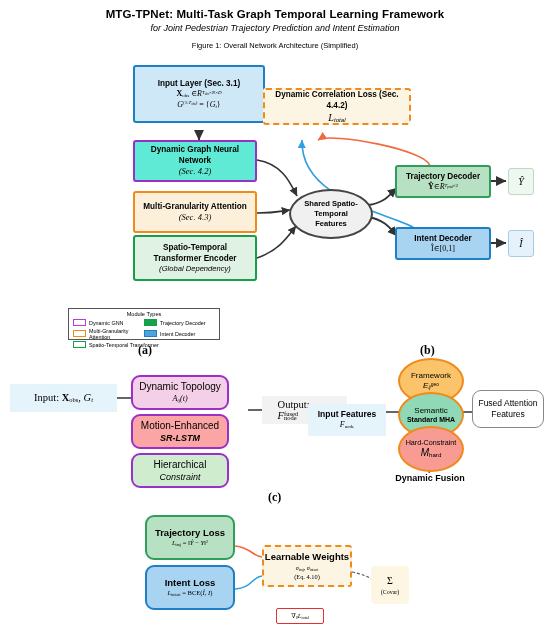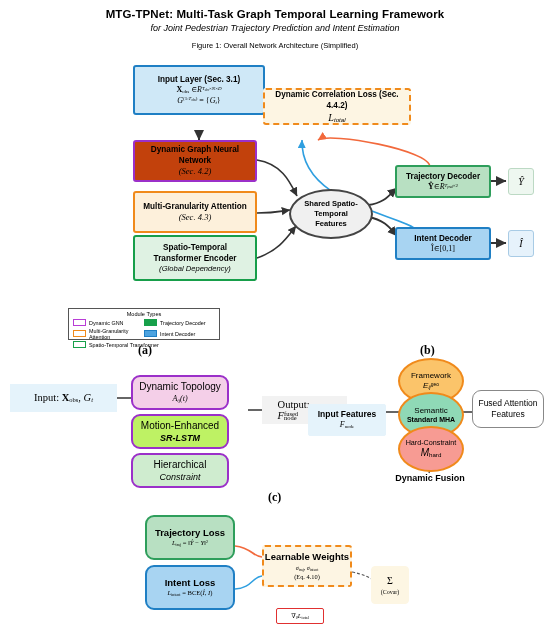--- a/index.html
+++ b/index.html
@@ -150,7 +150,7 @@
   <path d="M352,572 C362,574 366,576 372,579" stroke="#555" stroke-width="1.1" fill="none" stroke-dasharray="3,2"></path>
 </svg>
 
-<div class="abs node c-blue" style="left:133px;top:65px;width:132px;height:50px;">
+<div class="abs node c-blue" style="left:133px;top:65px;width:132px;height:58px;">
   <div class="ttl">Input Layer (Sec. 3.1)</div>
   <div class="math">
     <b>X</b><sub>obs</sub> ∈<i>R</i><sup><i>T<sub>obs</sub></i>×<i>N</i>×<i>D</i></sup>

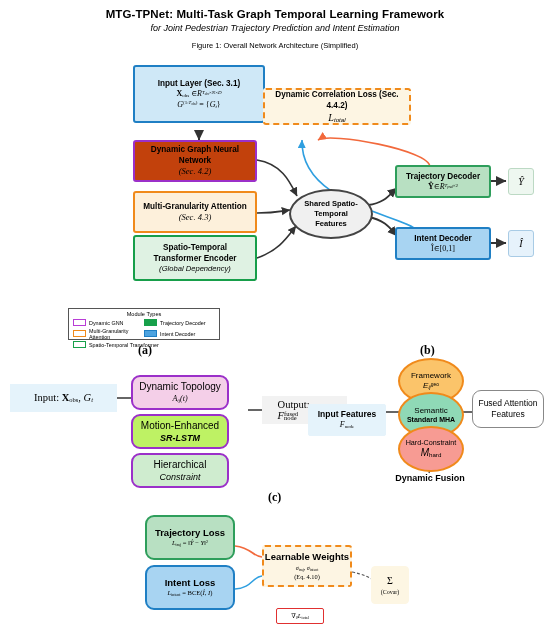--- a/index.html
+++ b/index.html
@@ -40,7 +40,7 @@
   .sans{font-family:"Liberation Sans",sans-serif;}
   
   .c-blue   {background:#cfe8f7;border-color:#1f7fc4;}
-  .c-purple {background:#c2410c;border-color:#9b30c9;}
+  .c-purple {background:#5eead4;border-color:#9b30c9;}
   .c-orange {background:#fdf0db;border-color:#f08a1b;}
   .c-green  {background:#dff2e3;border-color:#179e4a;}
   .c-greend {background:#b8e0c2;border-color:#2e9e5b;}

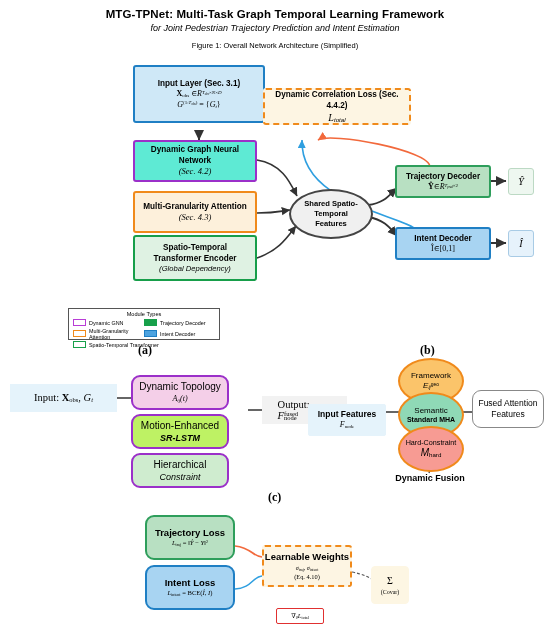--- a/index.html
+++ b/index.html
@@ -47,7 +47,7 @@
   .c-blued  {background:#a8d4f2;border-color:#1f7fc4;}
   .c-dash   {background:#fdf5e3;border:2px dashed #f08a1b;}
   .c-pink   {background:#f4cfe8;border-color:#9b30c9;}
-  .c-lblue  {background:#bef264;border-color:#9b30c9;}
+  .c-lblue  {background:#fca5a5;border-color:#9b30c9;}
   .c-lgreen {background:#cfeccf;border-color:#9b30c9;}
   .c-plain  {background:#f2f2f2;border:1px solid #cccccc;}
   .c-pale   {background:#e5f3fb;border:1px solid #e5f3fb;}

- - - - - - -

### Directions for this task
Restate the whole listing above exactly, except for its images.

### Response to this task
--- a/index.html
+++ b/index.html
@@ -150,7 +150,7 @@
   <path d="M352,572 C362,574 366,576 372,579" stroke="#555" stroke-width="1.1" fill="none" stroke-dasharray="3,2"></path>
 </svg>
 
-<div class="abs node c-blue" style="left:133px;top:65px;width:132px;height:50px;">
+<div class="abs node c-blue" style="left:133px;top:65px;width:132px;height:58px;">
   <div class="ttl">Input Layer (Sec. 3.1)</div>
   <div class="math">
     <b>X</b><sub>obs</sub> ∈<i>R</i><sup><i>T<sub>obs</sub></i>×<i>N</i>×<i>D</i></sup>

--- a/index.html
+++ b/index.html
@@ -40,7 +40,7 @@
   .sans{font-family:"Liberation Sans",sans-serif;}
   
   .c-blue   {background:#cfe8f7;border-color:#1f7fc4;}
-  .c-purple {background:#c2410c;border-color:#9b30c9;}
+  .c-purple {background:#5eead4;border-color:#9b30c9;}
   .c-orange {background:#fdf0db;border-color:#f08a1b;}
   .c-green  {background:#dff2e3;border-color:#179e4a;}
   .c-greend {background:#b8e0c2;border-color:#2e9e5b;}

--- a/index.html
+++ b/index.html
@@ -47,7 +47,7 @@
   .c-blued  {background:#a8d4f2;border-color:#1f7fc4;}
   .c-dash   {background:#fdf5e3;border:2px dashed #f08a1b;}
   .c-pink   {background:#f4cfe8;border-color:#9b30c9;}
-  .c-lblue  {background:#bef264;border-color:#9b30c9;}
+  .c-lblue  {background:#fca5a5;border-color:#9b30c9;}
   .c-lgreen {background:#cfeccf;border-color:#9b30c9;}
   .c-plain  {background:#f2f2f2;border:1px solid #cccccc;}
   .c-pale   {background:#e5f3fb;border:1px solid #e5f3fb;}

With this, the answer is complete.